Obama: Taxing rich isn’t ‘class warfare’


Associated Press

WASHINGTON

Drawing clear battle lines for next year’s elections, a combative President Barack Obama on Monday demanded that the richest Americans pay higher taxes to help cut soaring U.S. deficits by more than $3 trillion. He promised to veto any effort by congressional Republican to cut Medicare benefits for the elderly without raising taxes as well.

“This is not class warfare. It’s math,” Obama declared, anticipating Republican criticism, which was quick in coming.

“Class warfare isn’t leadership,” House Speaker John Boehner said, in Cincinnati.

Obama’s speech marked a new, confrontational stance toward Republicans after months of cooperation that many Democrats complained produced too many concessions. While the plan stands little chance of passing Congress, its populist pitch is one that the White House believes the public can support.

The president’s proposal, which he challenged Congress to approve, would predominantly hit upper- income taxpayers and would also target tax loopholes and subsidies used by many larger corporations. It would spare retirees from any changes in Social Security, and it would direct most of the cuts in Medicare spending to health-care providers, not beneficiaries.

Benefit programs wouldn’t be unscathed. Obama’s plan would reduce spending for those, including Medicare and Medicaid, by $580 billion. But with Republicans calling for massive cuts in entitlement programs, Obama said he would veto any legislation that cut Medicare benefits without raising new revenue.

His plan also would count savings of $1 trillion over 10 years from the withdrawal of U.S. troops from Iraq and Afghanistan.

The deficit-reduction plan represents Obama’s longer-term follow-up to the $447 billion in tax cuts and new public works spending that he has proposed as a short-term measure to stimulate the economy.

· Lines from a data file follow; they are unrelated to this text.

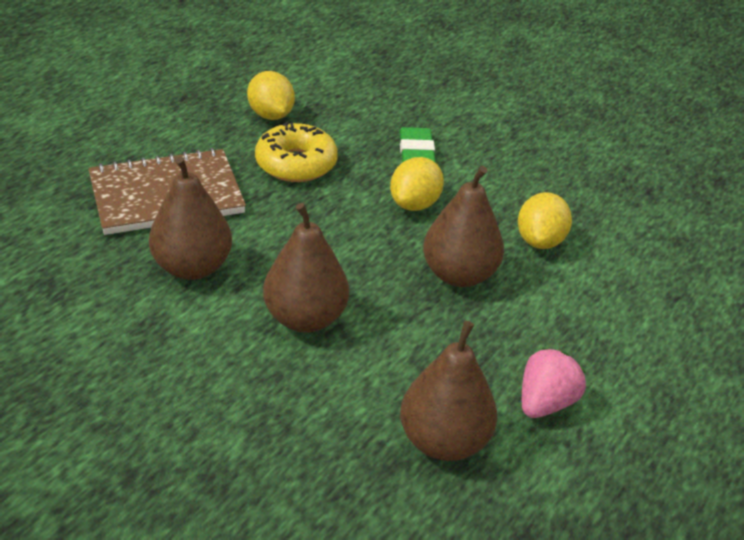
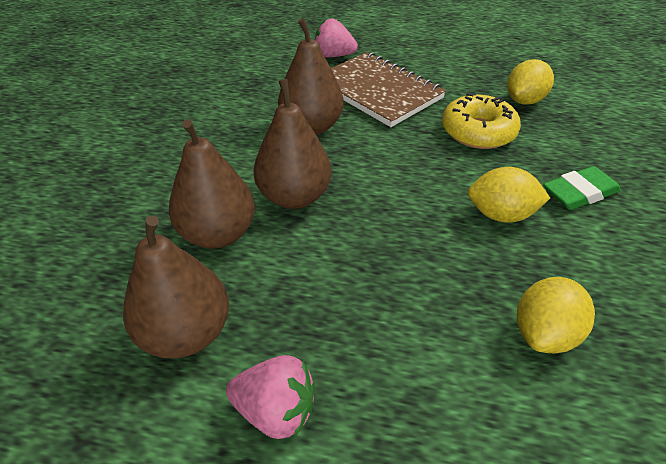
camera: 70 degrees right, 5 degrees up
(51, 198) = (334, 56): none -> pink strawberry
(459, 275) = (425, 277): brown pear -> brown pear (218, 233)
(540, 241) = (544, 333): yellow lemon -> yellow lemon turned 45 degrees counterclockwise

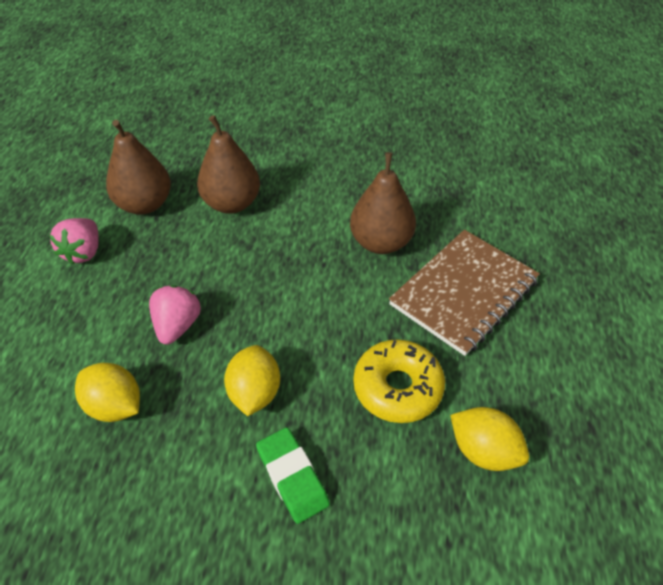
camera: 85 degrees right, 5 degrees up
(294, 196) = (275, 241): brown pear -> none
(334, 56) = (535, 249): pink strawberry -> pink strawberry (177, 325)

The new proposal also inserts the president’s voice into the legislative discussions of a joint congressional “supercommittee” charged with recommending deficit reductions of up to $1.5 trillion.

The Republican reaction was swift and bluntly dismissive.

“Veto threats, a massive tax hike, phantom savings and punting on entitlement reform is not a recipe for economic or job growth—or even meaningful deficit reduction,” said Senate Republican leader Mitch McConnell. “The good news is that the Joint Committee is taking this issue far more seriously than the White House.”

The president announced his deficit reduction plan in a 20-minute speech from the Rose Garden at the White House. But even as he called for Congress to act and tackle the nation’s escalating debt, he gave greater urgency to his separate, short-term jobs proposal.

Indeed, the White House is determined not to let the president get trapped in a debate over austerity measures at a time that the economy is sputtering and unemployment doesn’t appear to be budging from 9.1 percent.